[[ Study material open ]]
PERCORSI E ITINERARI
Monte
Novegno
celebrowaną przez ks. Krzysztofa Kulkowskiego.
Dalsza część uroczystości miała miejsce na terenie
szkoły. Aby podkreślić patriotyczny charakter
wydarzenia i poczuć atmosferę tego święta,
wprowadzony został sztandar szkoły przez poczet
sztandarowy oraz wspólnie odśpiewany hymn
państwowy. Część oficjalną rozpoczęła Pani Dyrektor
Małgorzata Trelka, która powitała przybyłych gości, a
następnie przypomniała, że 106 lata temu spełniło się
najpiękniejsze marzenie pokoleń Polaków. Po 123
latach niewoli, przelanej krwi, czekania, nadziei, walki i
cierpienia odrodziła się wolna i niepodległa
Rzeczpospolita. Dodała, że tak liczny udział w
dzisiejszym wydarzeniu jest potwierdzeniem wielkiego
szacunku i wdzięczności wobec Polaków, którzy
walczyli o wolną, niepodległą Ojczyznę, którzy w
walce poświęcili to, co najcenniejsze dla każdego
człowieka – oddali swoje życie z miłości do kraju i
[[ Study material closed ]]
Exercise requirements: Determine the number of lines above holding the string "przez". Reply with it and nothing more.

Solved problem: 2